(Saved entries)
----
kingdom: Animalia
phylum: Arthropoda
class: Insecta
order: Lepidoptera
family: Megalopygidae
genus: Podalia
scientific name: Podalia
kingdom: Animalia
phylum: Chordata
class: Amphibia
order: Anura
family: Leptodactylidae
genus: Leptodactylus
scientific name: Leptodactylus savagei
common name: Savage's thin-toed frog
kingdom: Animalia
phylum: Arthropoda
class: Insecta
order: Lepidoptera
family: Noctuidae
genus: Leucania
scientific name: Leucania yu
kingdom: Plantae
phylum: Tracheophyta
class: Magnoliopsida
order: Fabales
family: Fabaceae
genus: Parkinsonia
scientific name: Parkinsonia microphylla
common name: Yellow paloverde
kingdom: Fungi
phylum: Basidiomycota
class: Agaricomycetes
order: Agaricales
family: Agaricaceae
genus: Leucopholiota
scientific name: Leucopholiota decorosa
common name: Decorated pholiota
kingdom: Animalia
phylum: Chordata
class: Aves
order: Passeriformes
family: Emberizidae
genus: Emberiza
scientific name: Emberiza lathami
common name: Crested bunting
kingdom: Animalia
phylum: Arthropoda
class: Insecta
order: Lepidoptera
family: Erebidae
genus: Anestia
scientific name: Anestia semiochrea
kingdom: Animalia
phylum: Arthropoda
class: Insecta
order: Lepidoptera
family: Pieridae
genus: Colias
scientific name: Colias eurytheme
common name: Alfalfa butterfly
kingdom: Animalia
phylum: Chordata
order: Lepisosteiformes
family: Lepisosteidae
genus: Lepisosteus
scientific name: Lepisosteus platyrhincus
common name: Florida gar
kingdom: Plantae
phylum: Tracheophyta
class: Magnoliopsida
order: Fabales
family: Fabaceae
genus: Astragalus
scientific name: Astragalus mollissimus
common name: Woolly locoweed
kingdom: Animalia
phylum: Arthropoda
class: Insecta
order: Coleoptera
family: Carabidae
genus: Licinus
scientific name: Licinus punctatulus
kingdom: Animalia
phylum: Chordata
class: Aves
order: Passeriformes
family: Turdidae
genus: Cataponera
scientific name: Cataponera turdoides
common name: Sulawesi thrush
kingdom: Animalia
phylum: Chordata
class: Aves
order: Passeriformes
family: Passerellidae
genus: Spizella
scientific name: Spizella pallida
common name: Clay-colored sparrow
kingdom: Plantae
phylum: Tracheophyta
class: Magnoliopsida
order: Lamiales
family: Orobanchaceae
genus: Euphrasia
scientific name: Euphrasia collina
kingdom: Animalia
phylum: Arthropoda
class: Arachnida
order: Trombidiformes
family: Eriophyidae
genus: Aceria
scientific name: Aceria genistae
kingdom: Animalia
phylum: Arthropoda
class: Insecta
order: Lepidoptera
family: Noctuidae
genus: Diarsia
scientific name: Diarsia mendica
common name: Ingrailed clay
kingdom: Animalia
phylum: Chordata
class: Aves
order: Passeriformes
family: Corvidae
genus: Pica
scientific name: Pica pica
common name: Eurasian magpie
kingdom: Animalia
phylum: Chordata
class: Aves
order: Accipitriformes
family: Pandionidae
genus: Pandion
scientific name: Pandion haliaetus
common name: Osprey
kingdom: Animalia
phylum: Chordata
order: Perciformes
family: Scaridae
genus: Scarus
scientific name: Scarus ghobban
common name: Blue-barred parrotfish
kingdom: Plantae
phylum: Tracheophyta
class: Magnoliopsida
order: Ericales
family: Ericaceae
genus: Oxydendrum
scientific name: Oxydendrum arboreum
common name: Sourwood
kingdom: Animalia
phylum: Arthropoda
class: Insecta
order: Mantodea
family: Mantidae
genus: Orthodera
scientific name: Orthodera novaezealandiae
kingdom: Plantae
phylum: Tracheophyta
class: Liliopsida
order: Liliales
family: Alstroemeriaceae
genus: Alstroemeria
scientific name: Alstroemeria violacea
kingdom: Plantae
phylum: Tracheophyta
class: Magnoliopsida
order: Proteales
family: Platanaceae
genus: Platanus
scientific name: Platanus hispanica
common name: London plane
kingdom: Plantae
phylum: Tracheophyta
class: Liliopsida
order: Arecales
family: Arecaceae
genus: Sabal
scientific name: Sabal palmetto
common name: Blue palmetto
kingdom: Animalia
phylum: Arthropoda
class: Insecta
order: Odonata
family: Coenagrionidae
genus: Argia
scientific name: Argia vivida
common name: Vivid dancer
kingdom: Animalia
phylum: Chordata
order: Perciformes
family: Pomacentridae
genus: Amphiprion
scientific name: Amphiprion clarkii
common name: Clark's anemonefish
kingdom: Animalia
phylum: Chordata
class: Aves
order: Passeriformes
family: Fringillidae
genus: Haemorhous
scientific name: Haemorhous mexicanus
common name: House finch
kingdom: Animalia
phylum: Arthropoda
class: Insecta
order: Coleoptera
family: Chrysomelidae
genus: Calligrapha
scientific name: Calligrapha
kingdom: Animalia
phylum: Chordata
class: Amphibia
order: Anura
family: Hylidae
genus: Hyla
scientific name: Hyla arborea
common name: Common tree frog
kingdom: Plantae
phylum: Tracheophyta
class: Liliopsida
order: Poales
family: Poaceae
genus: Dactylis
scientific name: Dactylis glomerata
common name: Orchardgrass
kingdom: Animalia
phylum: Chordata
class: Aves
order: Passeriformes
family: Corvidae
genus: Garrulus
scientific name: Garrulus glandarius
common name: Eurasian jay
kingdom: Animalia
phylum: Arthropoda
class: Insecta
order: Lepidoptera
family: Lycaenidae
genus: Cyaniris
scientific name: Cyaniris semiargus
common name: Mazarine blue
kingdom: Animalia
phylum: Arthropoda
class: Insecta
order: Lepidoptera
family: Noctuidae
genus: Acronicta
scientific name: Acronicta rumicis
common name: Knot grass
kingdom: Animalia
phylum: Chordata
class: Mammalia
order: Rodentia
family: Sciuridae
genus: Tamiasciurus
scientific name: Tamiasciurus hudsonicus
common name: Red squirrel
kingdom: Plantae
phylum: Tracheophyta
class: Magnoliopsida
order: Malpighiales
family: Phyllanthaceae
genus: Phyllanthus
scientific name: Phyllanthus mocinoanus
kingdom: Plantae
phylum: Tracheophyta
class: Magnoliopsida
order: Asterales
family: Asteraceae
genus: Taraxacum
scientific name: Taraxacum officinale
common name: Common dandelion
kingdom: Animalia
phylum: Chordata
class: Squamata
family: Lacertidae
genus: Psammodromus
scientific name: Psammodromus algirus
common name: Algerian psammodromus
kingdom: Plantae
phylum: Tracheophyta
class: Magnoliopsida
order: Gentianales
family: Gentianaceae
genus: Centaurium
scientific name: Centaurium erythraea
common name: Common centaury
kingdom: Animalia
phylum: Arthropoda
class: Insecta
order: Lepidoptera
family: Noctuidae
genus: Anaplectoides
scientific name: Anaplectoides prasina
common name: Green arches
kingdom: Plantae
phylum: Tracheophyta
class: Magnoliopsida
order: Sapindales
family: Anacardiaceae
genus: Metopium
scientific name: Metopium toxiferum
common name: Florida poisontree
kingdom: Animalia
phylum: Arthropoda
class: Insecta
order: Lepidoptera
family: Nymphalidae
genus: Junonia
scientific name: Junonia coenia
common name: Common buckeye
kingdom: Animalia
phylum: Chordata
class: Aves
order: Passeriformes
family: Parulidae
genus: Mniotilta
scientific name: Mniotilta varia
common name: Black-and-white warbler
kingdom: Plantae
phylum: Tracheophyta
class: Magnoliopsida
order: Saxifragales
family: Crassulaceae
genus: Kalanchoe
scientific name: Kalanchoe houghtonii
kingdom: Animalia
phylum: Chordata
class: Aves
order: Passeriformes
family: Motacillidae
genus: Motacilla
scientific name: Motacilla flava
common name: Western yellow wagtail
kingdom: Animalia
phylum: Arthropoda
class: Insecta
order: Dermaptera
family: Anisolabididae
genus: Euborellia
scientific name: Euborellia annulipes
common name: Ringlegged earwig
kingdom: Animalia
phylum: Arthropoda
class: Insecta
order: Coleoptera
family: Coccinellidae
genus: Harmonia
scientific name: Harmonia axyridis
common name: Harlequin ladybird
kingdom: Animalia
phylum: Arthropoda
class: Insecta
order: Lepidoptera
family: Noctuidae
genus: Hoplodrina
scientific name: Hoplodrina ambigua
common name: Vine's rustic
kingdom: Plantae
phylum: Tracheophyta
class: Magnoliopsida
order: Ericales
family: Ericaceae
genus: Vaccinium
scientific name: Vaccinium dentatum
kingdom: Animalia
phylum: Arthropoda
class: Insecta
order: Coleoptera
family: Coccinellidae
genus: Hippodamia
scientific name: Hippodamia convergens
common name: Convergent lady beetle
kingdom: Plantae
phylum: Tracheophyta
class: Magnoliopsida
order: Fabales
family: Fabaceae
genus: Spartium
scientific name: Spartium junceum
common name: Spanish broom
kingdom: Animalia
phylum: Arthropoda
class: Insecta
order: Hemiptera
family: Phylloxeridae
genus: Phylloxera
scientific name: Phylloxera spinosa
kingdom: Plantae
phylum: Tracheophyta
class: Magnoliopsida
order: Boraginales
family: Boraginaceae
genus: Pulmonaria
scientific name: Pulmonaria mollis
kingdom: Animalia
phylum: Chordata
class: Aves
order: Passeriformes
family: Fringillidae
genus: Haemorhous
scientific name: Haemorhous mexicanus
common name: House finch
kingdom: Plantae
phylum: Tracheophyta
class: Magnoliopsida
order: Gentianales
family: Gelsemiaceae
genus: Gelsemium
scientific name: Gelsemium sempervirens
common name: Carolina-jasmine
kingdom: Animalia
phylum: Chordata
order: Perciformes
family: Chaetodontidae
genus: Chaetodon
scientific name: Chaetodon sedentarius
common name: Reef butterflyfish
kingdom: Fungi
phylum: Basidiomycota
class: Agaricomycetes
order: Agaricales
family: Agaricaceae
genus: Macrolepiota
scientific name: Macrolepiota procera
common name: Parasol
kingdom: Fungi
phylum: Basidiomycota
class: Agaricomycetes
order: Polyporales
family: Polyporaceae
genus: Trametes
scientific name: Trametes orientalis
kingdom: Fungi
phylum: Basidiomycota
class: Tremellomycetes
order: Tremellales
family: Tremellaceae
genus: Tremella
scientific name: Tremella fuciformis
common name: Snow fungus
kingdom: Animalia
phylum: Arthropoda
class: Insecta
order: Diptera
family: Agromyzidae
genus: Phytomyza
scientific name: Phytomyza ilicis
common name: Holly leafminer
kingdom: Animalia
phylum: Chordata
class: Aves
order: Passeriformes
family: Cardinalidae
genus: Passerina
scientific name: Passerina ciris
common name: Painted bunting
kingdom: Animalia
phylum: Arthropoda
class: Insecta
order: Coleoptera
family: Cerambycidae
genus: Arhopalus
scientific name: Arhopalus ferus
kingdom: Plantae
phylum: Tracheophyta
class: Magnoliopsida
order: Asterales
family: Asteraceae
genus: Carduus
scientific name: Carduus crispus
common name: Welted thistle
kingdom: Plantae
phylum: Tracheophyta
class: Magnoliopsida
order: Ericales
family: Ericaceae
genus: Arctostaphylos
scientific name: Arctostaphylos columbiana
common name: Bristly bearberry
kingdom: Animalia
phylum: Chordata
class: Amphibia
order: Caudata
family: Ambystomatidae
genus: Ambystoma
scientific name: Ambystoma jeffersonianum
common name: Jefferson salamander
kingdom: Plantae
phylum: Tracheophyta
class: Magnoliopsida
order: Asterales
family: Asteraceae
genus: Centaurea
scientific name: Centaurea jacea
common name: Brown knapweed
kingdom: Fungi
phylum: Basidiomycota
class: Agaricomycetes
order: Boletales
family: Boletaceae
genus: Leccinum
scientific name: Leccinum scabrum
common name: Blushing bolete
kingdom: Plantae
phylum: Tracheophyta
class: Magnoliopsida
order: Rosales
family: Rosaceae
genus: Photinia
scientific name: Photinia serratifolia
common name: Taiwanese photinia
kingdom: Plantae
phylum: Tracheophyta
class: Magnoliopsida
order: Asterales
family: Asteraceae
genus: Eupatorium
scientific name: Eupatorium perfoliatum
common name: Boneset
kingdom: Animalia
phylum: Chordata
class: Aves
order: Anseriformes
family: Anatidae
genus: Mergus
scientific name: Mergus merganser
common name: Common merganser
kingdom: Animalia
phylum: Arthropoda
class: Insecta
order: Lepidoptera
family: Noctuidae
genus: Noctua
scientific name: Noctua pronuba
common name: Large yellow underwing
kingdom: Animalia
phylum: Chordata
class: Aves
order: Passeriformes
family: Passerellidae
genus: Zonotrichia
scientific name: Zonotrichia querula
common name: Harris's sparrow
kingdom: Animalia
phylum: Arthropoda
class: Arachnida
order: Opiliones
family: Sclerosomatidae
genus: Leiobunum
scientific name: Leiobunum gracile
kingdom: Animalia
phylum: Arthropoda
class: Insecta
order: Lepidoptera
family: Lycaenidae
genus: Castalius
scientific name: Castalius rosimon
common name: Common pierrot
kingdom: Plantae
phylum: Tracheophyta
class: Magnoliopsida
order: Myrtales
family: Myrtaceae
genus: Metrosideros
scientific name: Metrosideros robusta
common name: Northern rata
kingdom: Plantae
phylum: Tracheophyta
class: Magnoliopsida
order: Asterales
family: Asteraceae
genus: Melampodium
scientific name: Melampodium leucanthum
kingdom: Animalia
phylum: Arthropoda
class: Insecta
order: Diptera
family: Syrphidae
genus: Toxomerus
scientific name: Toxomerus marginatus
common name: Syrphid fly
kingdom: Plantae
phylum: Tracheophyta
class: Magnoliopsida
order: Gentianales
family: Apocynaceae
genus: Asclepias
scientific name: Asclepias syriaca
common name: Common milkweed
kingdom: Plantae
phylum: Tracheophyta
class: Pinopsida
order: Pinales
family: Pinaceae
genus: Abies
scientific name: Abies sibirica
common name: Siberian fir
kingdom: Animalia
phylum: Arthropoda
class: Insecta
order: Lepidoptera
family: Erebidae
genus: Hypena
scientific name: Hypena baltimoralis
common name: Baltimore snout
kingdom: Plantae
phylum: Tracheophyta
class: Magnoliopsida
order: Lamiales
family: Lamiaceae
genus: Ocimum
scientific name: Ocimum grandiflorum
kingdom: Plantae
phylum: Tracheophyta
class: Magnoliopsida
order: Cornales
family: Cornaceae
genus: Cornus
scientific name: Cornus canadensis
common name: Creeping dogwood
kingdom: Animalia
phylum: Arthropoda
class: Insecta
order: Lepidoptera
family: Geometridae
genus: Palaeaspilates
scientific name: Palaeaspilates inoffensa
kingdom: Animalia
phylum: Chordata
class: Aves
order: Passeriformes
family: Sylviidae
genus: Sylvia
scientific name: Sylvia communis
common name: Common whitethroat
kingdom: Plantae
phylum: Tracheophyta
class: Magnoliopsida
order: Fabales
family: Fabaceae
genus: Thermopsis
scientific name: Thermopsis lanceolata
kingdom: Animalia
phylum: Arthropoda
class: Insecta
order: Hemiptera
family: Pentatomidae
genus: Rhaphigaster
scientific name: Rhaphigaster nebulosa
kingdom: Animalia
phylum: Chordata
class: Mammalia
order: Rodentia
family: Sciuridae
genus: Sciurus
----
## TASK STATEMENT
Copy the lines of the entries exactly, starting at the very first line and ending with the line that contains "genus: Anestia".

## THE COMPLETED TASK
kingdom: Animalia
phylum: Arthropoda
class: Insecta
order: Lepidoptera
family: Megalopygidae
genus: Podalia
scientific name: Podalia
kingdom: Animalia
phylum: Chordata
class: Amphibia
order: Anura
family: Leptodactylidae
genus: Leptodactylus
scientific name: Leptodactylus savagei
common name: Savage's thin-toed frog
kingdom: Animalia
phylum: Arthropoda
class: Insecta
order: Lepidoptera
family: Noctuidae
genus: Leucania
scientific name: Leucania yu
kingdom: Plantae
phylum: Tracheophyta
class: Magnoliopsida
order: Fabales
family: Fabaceae
genus: Parkinsonia
scientific name: Parkinsonia microphylla
common name: Yellow paloverde
kingdom: Fungi
phylum: Basidiomycota
class: Agaricomycetes
order: Agaricales
family: Agaricaceae
genus: Leucopholiota
scientific name: Leucopholiota decorosa
common name: Decorated pholiota
kingdom: Animalia
phylum: Chordata
class: Aves
order: Passeriformes
family: Emberizidae
genus: Emberiza
scientific name: Emberiza lathami
common name: Crested bunting
kingdom: Animalia
phylum: Arthropoda
class: Insecta
order: Lepidoptera
family: Erebidae
genus: Anestia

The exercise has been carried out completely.